TASK:
Could you output every line of the listing below word for word, leaving out the pictures?

● ● ●

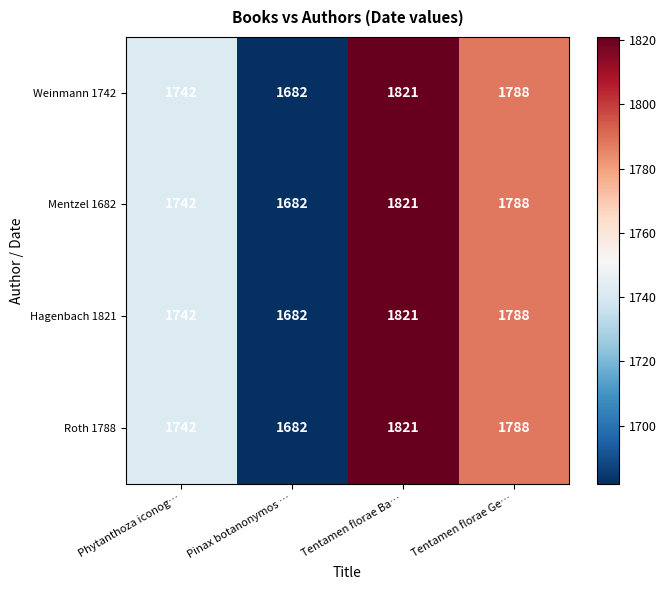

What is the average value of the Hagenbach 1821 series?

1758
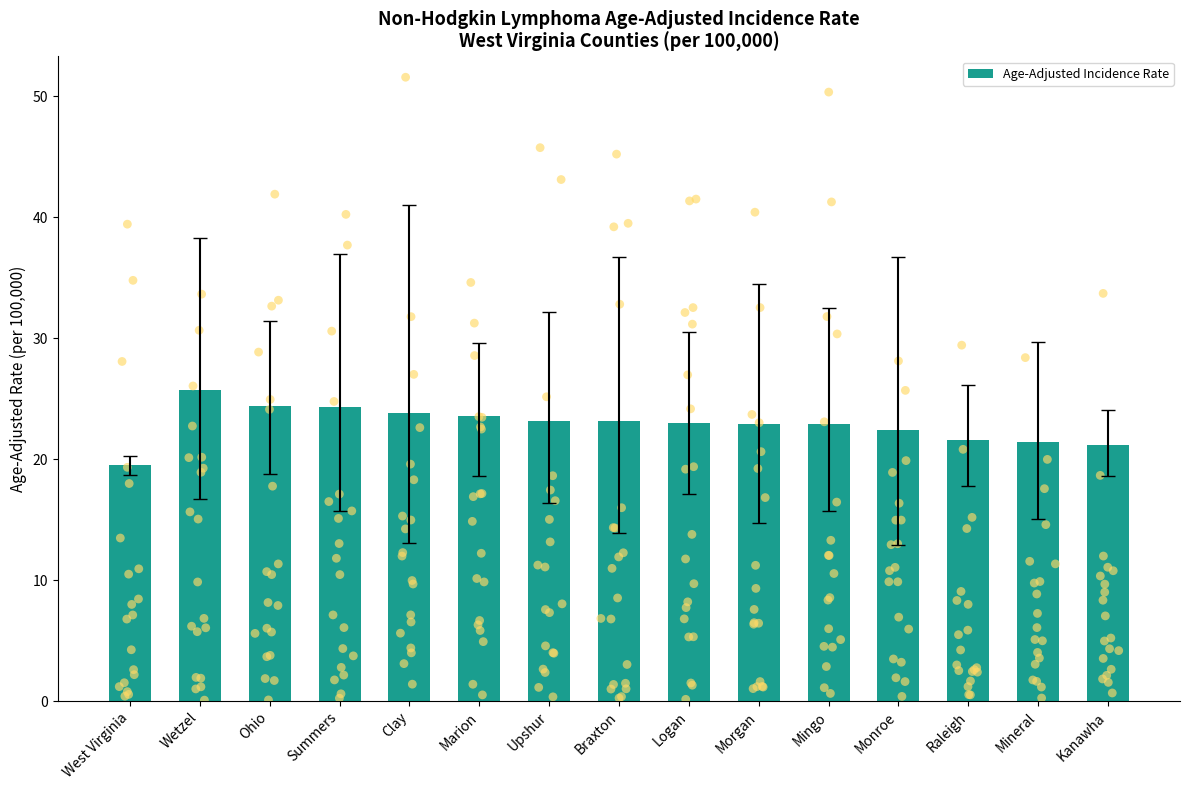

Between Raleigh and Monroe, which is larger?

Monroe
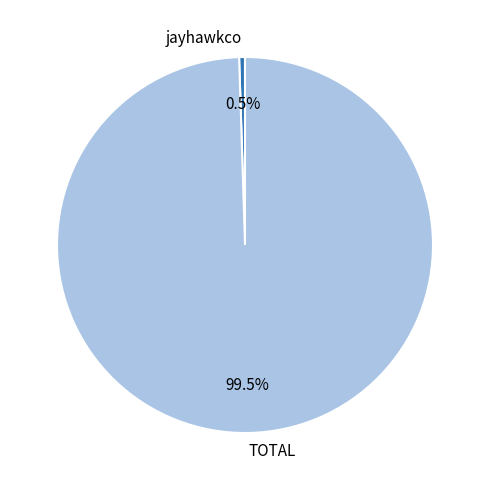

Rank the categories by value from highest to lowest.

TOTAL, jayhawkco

● ● ●

EXPECTED ANSWER:
What is the average value of the Hagenbach 1821 series?

1758

Between Raleigh and Monroe, which is larger?

Monroe

Rank the categories by value from highest to lowest.

TOTAL, jayhawkco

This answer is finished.